Ali kulaklarına inanamıştı olanları duyunca, “Ateş sen emin misin bu kararından! Benim tanıdığım Tamer asla seni aldatmaz! Bu işin içinde bir iş olmasın bak?”
“Hayır inkar etmedi ki zaten Ali! İşte bize de işimizi kurmak için fırsat verdi, parayı da babam verecek! ”
“Peki Tamer ile olan ilişkiniz ne olacak Ateş ben sana onu soruyorum?”
“Bitti Aliciğim nesini anlamıyorsun?

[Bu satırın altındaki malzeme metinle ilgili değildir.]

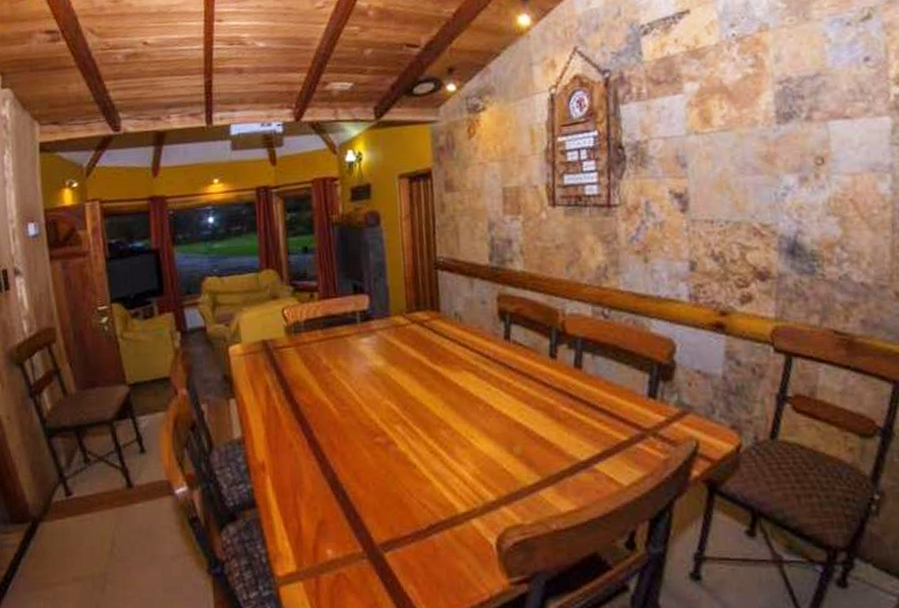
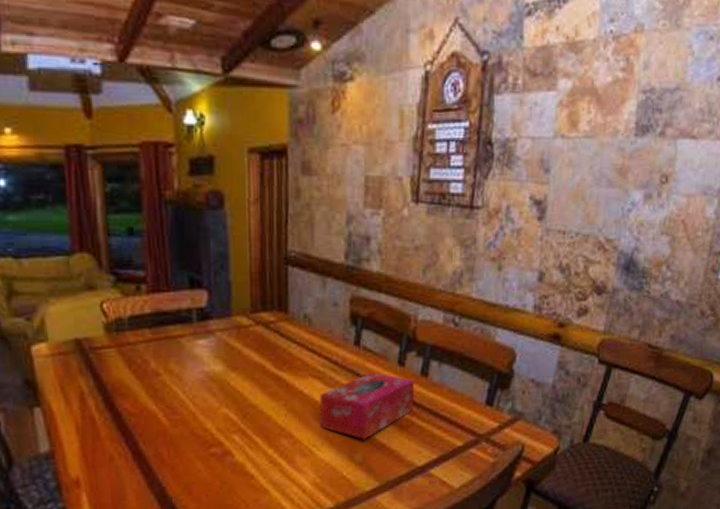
tissue box: none [474,364,571,432] -> present [319,371,415,440]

Bir daha bu konudan bahsetmeyelim olur mu?”
Ali ile şirketlerini kurduktan sonra işler pek umdukları gibi gitmemişti. Bazı sektörler belirli insanlarla çalışıyorlardı sadece, onlar dışında kalan müşterilerle bağ kurmak için yaptıkları tüm girişimlerin önü de kesiliyordu bir şekilde. Başlangıçta bunun kendi başarısızlıkları yüzünden olduğunu düşünmüş epeyce kafa patlatmışlardı. Ancak daha sonra Ziya beyin Ateş’in bu sevdadan vazgeçip bir an önce Tamer ile evlenmesi için müdahalelerde bulunduğunu anladılar.
“Babama inat başaracağım!” diyerek iyice hırs yapan gece gündüz çalışmaya devam etse de ne yazık ki gelirleri olmadığı için biriken borçlardan nasıl kurtulacağını bilemiyordu. Kurdukları ve onca emek verdikleri şirket borçları yüzünden batmak üzereydi. Ziya bey işlerinin önünü kestiğini inkar etmemişti, Ateş’in Ben borçları ödeyip, yoluma devam ederim!” diye resti çekmesinin ardından, altı ay sonra gelmesi muhtemelen icrayı bekliyordu. Altı ay sonra Tamer ile evlenmekten başka çaresi kalmayacaktı. Artık herkesi bu kadar oyaladığı yeterdi. Tamer’in iyi niyetini de kötüye kullanarak onu bekletmiş oluyordu Ateş böyle.
Babasının hastane kapısında söylediği “altı ay” sözünün altında yatan gerçek buydu. Şimdi üç yıl önce onu aldatıp hayal kırıklığına uğratan adamın karşısında oturmuş onun işleri hakkında ahkâm kesişini dinliyordu.